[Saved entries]

== Segment start ==

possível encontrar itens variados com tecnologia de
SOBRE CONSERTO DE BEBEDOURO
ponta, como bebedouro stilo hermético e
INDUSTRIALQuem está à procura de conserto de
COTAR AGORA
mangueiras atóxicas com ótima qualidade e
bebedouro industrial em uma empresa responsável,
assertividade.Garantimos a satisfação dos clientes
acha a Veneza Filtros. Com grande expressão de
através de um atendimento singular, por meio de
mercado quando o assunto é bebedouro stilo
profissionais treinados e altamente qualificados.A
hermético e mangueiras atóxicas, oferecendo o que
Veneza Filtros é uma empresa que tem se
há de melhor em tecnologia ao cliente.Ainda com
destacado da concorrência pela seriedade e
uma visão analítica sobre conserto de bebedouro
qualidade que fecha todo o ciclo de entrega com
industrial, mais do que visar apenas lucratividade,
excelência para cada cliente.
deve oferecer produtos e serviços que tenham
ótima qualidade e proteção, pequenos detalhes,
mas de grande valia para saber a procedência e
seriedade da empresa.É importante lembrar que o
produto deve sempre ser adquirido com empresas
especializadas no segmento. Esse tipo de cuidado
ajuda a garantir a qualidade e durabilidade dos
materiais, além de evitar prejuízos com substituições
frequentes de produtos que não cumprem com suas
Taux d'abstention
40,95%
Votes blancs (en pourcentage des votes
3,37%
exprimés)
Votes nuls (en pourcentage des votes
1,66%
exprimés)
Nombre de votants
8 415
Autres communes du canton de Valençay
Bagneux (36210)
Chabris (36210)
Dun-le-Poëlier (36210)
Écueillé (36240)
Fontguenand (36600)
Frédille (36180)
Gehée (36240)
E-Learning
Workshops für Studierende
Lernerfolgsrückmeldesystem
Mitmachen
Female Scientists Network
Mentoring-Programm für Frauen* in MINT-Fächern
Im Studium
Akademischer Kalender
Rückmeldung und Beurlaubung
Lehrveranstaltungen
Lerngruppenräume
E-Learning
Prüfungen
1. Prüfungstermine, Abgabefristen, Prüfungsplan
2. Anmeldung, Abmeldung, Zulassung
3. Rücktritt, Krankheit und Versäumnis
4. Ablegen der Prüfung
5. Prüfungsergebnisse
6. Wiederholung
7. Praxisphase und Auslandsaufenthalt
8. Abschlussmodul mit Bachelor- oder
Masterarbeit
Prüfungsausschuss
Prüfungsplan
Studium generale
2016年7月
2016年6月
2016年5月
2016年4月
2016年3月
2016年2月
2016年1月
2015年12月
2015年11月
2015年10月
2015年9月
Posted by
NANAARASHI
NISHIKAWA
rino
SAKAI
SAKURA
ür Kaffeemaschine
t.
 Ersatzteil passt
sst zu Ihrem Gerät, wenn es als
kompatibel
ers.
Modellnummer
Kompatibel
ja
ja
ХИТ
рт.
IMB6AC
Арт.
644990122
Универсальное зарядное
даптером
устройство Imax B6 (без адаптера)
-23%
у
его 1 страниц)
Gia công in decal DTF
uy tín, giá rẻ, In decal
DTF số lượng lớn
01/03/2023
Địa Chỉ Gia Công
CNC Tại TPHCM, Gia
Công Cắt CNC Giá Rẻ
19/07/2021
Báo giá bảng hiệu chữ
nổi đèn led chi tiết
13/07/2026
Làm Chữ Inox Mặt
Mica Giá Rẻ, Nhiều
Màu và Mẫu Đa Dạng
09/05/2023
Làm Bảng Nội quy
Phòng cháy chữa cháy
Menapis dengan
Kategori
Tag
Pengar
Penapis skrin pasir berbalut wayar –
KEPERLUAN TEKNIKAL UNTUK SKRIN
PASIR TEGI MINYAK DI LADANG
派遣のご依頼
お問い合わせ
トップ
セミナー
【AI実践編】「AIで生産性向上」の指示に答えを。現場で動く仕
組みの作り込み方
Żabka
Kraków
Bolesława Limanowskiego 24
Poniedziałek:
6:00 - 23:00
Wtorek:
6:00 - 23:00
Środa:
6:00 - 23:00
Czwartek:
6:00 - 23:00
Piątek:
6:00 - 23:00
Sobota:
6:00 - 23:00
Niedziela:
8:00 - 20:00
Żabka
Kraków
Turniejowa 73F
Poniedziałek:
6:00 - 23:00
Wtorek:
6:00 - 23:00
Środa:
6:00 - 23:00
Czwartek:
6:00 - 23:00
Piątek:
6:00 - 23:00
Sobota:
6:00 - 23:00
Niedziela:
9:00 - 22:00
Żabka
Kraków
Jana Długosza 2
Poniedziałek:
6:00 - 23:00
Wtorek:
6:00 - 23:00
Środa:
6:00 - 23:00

== Segment end ==

Look for "CNC Tại TPHCM, Gia" in the records. Write out its line and every later line through the end exactly, with nothing more.

* PROBLEM SOLUTION *
CNC Tại TPHCM, Gia
Công Cắt CNC Giá Rẻ
19/07/2021
Báo giá bảng hiệu chữ
nổi đèn led chi tiết
13/07/2026
Làm Chữ Inox Mặt
Mica Giá Rẻ, Nhiều
Màu và Mẫu Đa Dạng
09/05/2023
Làm Bảng Nội quy
Phòng cháy chữa cháy
Menapis dengan
Kategori
Tag
Pengar
Penapis skrin pasir berbalut wayar –
KEPERLUAN TEKNIKAL UNTUK SKRIN
PASIR TEGI MINYAK DI LADANG
派遣のご依頼
お問い合わせ
トップ
セミナー
【AI実践編】「AIで生産性向上」の指示に答えを。現場で動く仕
組みの作り込み方
Żabka
Kraków
Bolesława Limanowskiego 24
Poniedziałek:
6:00 - 23:00
Wtorek:
6:00 - 23:00
Środa:
6:00 - 23:00
Czwartek:
6:00 - 23:00
Piątek:
6:00 - 23:00
Sobota:
6:00 - 23:00
Niedziela:
8:00 - 20:00
Żabka
Kraków
Turniejowa 73F
Poniedziałek:
6:00 - 23:00
Wtorek:
6:00 - 23:00
Środa:
6:00 - 23:00
Czwartek:
6:00 - 23:00
Piątek:
6:00 - 23:00
Sobota:
6:00 - 23:00
Niedziela:
9:00 - 22:00
Żabka
Kraków
Jana Długosza 2
Poniedziałek:
6:00 - 23:00
Wtorek:
6:00 - 23:00
Środa:
6:00 - 23:00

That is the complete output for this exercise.